La Corte dei Conti del Lazio ha respinto l'atto di citazione della Procura nei confronti dell'ex Presidente della Giunta Regionale del Lazio difeso dal nostro studio.

Nella sentenza testualmente si legge: "Con decreto del Presidente della Giunta Regionale n.610 del 12 aprile 1976 viene adottata la dichiarazione di pubblica utilità e definita l’indennità di esproprio (calcolata tenendo conto del valore agricolo dei beni) per i beni appartenenti all’Aventino Frutta srl; tale atto, derivava dall’istanza del Comune di Roma presentata in data 24 marzo 1976. In seguito, su istanza del Comune di Roma del 26 aprile 1979, dovuta a decorrenza dei termini e necessità di rinnovare la procedura, è stata nuovamente dichiarata la pubblica utilità con decreto della Giunta Regionale n. 1358 del 16 ottobre 1979 e annullamento del precedente decreto 610. A seguito di questo secondo atto, e nuovamente su istanza del Comune del 14 maggio 1980, la Giunta emette il decreto di esproprio n.1686 in data 31 ottobre 1980 rinnovando la definizione delle indennità di esproprio dei terreni in base al valore agricolo degli stessi. 

La pretesa risarcitoria deriva dalla sentenza della Corte d’Appello di Roma n. 2875 del 2014 che ha sancito l’obbligo di corrispondere alla Società Aventino Frutta srl l’indennità di esproprio dell’area oggetto della controversia e l’indennità di occupazione abusiva per il periodo precedente all’esproprio. 

Si evince dalla sentenza che la procedura ha avuto inizio nel 1972, ossia prima di qualunque intervento della Giunta presieduta dal convenuto, con una occupazione di area destinata a pubblica utilità. Il danno oggetto della controversia è quello derivante dall’obbligo di corrispondere l’indennità per l’occupazione dell’area con irreversibile modifica della stessa (dal 1972 al 1980) e l’indennità di esproprio successiva. Il decreto di esproprio del 1980 costituisce il momento in cui la procedura è rientrata in una forma di regolarità (tanto che in uno dei gradi del giudizio il momento del decreto di esproprio viene considerato quello da cui la causa cambia di natura e diventa opposizione alla valutazione dell’indennità di esproprio). 

Il ritardo nella dichiarazione di esproprio viene per la prima volta indicato nella relazione della Guardia di Finanza del 22 gennaio 2018, allegata alla citazione.

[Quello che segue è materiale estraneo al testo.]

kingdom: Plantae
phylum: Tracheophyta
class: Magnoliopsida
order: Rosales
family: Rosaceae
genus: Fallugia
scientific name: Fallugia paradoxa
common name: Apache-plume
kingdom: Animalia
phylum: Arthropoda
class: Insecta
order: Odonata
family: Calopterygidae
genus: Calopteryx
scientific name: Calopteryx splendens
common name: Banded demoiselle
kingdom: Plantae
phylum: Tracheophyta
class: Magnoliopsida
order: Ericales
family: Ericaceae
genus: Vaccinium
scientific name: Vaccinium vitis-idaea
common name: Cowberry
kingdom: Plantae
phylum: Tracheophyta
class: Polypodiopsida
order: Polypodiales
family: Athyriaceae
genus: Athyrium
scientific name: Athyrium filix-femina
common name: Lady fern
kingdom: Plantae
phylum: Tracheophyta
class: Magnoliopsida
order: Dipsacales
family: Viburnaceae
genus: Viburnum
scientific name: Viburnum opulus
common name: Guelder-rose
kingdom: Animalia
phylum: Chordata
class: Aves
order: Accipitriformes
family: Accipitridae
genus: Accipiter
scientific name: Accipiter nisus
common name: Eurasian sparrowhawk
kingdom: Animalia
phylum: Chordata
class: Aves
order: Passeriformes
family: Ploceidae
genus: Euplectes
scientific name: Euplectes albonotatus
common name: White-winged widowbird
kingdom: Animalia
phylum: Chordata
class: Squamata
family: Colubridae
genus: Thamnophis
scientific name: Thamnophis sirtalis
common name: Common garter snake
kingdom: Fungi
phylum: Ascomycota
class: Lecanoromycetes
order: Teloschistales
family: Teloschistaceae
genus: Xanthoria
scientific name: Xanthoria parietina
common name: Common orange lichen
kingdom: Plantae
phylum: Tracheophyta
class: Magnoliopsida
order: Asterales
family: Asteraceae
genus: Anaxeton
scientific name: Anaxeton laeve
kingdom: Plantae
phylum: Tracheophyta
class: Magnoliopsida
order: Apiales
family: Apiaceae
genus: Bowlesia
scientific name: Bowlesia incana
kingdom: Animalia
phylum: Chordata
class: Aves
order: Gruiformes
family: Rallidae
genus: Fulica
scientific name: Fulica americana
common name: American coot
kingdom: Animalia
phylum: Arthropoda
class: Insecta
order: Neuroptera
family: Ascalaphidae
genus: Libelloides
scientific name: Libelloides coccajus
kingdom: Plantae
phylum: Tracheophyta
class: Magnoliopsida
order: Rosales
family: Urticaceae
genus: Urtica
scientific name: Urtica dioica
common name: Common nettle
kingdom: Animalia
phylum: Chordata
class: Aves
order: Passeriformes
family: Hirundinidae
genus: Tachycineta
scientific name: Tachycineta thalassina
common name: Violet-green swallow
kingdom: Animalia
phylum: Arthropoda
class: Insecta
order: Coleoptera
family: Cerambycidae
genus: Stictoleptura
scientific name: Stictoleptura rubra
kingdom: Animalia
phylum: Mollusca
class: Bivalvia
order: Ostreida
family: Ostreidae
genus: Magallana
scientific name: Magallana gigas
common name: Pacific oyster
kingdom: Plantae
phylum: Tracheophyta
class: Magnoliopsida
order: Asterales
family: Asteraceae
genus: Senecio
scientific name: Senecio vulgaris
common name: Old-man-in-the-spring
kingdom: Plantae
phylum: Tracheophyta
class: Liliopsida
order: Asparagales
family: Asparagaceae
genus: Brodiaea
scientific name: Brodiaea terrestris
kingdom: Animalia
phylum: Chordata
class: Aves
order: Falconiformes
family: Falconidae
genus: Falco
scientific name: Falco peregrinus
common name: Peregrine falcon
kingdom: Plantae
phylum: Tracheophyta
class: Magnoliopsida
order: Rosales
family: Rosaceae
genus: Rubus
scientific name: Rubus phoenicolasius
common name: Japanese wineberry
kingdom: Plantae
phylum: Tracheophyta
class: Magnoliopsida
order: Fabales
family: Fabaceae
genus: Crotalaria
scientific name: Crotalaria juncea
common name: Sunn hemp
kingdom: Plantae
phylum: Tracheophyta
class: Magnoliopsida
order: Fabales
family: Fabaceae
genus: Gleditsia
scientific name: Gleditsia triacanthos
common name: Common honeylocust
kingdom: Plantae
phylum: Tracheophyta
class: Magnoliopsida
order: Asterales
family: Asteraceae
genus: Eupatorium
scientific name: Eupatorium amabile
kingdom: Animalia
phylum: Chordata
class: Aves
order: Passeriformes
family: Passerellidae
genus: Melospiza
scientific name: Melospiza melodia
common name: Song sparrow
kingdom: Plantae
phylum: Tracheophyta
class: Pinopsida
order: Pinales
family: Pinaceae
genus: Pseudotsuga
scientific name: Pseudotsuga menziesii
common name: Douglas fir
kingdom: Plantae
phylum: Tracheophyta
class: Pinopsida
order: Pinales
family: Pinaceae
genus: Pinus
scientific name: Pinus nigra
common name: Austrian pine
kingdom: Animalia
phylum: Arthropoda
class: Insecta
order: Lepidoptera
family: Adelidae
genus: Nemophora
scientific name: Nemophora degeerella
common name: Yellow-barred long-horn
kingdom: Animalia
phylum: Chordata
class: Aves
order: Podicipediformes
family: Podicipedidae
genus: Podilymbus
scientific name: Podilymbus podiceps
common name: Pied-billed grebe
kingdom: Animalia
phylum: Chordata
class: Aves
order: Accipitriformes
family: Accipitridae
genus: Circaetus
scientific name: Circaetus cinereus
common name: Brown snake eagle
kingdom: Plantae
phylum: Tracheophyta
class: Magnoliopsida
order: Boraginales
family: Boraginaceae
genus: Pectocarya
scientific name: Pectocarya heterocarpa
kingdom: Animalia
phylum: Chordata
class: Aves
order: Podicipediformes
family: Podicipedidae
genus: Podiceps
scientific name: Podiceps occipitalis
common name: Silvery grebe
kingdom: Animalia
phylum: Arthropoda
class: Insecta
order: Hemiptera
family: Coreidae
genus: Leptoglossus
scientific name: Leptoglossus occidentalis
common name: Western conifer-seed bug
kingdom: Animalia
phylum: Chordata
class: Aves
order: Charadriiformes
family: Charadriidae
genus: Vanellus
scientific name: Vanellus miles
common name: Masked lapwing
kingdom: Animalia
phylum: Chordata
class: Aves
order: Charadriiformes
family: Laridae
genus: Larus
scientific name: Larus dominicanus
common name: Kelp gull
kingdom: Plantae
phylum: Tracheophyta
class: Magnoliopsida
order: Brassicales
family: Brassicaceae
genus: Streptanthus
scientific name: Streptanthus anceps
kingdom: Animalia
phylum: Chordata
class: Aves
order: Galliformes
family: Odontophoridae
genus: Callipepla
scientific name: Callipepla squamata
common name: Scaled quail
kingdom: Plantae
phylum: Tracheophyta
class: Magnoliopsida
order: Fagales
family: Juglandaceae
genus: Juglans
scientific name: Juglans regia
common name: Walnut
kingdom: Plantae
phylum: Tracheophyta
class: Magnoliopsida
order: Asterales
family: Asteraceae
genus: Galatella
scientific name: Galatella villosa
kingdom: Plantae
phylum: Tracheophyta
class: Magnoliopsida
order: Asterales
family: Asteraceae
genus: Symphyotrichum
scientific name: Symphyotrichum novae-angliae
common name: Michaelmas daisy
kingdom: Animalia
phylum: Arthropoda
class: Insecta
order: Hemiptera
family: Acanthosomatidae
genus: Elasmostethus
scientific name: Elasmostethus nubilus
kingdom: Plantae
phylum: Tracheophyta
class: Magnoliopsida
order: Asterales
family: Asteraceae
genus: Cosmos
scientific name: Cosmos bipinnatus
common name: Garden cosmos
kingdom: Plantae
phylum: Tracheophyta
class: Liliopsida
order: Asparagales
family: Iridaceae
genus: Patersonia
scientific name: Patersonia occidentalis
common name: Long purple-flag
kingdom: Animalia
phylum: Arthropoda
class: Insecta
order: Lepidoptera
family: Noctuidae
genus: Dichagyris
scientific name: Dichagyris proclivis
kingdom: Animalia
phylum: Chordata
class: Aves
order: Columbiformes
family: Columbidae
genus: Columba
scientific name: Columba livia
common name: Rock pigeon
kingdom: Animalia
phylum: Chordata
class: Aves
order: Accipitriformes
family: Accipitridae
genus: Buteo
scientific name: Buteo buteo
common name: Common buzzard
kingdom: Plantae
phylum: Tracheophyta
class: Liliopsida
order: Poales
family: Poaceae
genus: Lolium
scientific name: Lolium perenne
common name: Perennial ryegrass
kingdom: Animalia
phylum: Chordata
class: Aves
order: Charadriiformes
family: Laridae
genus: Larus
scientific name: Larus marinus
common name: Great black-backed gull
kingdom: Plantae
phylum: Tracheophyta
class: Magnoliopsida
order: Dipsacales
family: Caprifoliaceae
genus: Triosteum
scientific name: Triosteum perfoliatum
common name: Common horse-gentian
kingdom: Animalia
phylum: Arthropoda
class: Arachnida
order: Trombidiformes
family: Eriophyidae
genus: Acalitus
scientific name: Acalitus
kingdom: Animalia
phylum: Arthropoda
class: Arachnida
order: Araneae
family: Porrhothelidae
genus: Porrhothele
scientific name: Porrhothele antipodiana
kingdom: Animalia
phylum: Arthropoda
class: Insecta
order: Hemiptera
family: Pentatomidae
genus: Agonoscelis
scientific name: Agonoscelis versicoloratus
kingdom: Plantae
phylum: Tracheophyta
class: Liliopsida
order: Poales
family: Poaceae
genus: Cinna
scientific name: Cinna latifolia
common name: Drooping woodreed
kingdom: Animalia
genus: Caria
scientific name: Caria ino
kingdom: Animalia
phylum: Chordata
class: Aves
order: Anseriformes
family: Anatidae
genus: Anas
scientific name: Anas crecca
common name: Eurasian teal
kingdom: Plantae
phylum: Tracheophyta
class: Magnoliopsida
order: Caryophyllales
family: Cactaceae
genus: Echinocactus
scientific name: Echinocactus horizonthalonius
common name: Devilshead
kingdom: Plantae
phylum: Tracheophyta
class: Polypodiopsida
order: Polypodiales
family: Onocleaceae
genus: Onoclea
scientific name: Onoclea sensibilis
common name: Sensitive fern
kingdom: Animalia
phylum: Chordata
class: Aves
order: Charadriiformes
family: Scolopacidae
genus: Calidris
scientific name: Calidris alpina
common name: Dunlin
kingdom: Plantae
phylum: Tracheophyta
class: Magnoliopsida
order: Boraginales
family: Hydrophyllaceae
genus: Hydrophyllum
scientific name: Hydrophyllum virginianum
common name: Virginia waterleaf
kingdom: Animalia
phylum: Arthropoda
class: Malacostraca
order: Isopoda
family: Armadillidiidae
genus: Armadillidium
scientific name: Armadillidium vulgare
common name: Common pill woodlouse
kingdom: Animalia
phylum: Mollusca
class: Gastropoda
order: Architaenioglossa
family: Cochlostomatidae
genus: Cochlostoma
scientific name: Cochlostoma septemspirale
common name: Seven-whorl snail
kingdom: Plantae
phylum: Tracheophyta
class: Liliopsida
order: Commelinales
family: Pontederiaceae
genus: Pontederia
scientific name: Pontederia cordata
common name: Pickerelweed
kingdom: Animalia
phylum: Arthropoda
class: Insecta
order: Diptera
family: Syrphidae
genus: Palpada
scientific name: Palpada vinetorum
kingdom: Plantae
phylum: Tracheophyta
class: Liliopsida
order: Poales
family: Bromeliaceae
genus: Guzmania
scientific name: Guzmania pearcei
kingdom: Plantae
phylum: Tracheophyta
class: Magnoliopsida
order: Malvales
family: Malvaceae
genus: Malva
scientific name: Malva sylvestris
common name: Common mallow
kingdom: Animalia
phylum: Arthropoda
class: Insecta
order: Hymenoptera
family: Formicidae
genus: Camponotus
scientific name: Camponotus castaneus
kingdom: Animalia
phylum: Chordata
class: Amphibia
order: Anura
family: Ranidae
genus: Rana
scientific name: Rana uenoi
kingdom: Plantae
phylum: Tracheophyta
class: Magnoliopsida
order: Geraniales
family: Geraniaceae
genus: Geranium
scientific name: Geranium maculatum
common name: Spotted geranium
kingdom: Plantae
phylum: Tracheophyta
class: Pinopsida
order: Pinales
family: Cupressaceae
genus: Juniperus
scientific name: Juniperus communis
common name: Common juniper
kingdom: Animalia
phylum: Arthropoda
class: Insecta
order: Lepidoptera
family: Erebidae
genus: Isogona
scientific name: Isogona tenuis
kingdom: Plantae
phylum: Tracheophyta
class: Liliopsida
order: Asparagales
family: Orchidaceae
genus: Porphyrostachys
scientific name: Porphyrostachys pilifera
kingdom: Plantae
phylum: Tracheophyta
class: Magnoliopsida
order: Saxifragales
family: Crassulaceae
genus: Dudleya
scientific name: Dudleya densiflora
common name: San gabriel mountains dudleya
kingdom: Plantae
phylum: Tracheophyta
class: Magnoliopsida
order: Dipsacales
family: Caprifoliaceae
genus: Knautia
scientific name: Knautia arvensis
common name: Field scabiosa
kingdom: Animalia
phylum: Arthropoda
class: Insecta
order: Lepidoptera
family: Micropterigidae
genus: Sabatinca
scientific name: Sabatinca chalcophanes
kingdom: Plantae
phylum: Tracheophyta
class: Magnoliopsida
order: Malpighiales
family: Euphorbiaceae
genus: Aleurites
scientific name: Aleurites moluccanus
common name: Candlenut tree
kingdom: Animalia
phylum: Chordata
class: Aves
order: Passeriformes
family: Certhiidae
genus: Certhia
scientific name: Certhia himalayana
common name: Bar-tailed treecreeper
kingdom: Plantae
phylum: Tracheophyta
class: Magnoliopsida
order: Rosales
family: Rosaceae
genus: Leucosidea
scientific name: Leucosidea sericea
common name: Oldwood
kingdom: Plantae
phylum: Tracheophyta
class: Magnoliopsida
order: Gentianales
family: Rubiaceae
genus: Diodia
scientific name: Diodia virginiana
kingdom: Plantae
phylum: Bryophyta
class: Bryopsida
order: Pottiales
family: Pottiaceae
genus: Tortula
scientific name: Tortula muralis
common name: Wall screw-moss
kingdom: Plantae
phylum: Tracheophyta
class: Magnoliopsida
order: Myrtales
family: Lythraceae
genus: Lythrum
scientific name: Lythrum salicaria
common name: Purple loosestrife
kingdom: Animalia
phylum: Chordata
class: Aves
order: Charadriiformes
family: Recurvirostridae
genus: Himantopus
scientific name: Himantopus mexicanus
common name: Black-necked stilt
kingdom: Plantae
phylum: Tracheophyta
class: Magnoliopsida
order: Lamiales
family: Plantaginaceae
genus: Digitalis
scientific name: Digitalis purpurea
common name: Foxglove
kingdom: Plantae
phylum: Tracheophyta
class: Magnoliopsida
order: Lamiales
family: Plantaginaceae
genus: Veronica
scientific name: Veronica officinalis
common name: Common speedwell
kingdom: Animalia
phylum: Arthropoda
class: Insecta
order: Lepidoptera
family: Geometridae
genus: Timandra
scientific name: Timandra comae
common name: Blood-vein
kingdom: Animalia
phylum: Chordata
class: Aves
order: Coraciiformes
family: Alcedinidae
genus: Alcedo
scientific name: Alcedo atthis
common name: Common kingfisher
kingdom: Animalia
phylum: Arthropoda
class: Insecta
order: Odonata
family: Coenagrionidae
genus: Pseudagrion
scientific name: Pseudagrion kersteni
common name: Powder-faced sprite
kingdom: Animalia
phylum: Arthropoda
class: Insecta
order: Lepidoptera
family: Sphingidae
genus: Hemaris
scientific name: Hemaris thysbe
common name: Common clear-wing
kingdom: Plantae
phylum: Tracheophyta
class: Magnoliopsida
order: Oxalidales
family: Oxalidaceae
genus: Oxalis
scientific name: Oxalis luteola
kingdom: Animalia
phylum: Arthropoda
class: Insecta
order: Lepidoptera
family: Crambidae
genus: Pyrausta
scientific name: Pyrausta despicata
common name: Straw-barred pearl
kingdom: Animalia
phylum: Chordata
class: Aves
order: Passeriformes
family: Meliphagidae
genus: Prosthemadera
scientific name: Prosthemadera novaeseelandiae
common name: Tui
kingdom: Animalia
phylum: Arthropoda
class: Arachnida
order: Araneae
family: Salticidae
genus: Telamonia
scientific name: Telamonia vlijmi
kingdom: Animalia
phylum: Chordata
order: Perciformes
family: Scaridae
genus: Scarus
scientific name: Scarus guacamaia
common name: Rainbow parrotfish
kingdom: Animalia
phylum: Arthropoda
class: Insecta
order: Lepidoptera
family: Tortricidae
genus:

In tale relazione, ricostruita la vicenda giudiziaria, si afferma sussistere un colpevole ritardo della Giunta Regionale nell’adozione dei propri atti. 

Tale colpevole ritardo, tuttavia, non emerge dalla valutazione del procedimento a seguito di acquisizione di tutti gli atti dello stesso. 

Invero, dalla cronologia degli atti si evince che tra il decreto 610/1976 e il successivo (1358/1979), sono decorsi i due anni prescritti dalla legge, per cui il Comune ha richiesto alla Regione il “rinnovo della procedura”, ritardi causati però per gli inadempimenti del Comune e non da parte della Regione. 

In nessun punto della sentenza della Corte di appello si fa riferimento alla Regione Lazio, che per altro non era chiamata in giudizio, come uno dei possibili responsabili del quantum del risarcimento riconosciuto al soggetto espropriato. 

Agli atti perciò risulta che tale ritardo non vi è stato o, se vi è stato, è imputabile esclusivamente al Comune. 

D’altra parte, la vicenda processuale civilistica ha riguardato la quantificazione dell’indennità di esproprio, non la durata della procedura, né le asserite inadempienze e i ritardi della stessa. In nessun caso, né nelle sentenze, né nella relazione della Guardia di finanza, né negli atti della procura si fa alcun cenno ad eventuali errori o ritardi della Giunta regionale nella determinazione delle indennità. 

Ne consegue che, in punto di fatto, non vi è alcuna prova che il convenuto , in disparte il fatto che è stato Presidente della Regione solo in una parte del lasso di tempo che ha interessato la procedura espropriativa de qua, abbia causato quel colpevole ritardo che gli viene attribuito dalla procura. 

Non vi è prova né di comportamenti gravemente colposi o negligenti né di alcun “colpevole ritardo” come risulta da tutti gli atti depositati. Né, per altro, la citazione fa alcun cenno a quali sarebbero stati i comportamenti colposi, limitandosi al rinvio alla relazione della Guardia di Finanza in cui si riferisce di una assenza di provvedimenti dovuti o di adozione in colpevole ritardo, che, come indicato, è smentita dai documenti acquisiti. 

Ne consegue che la citazione deve essere respinta per mancanza di prova dell’elemento soggettivo e il convenuto mandato assolto da ogni addebito.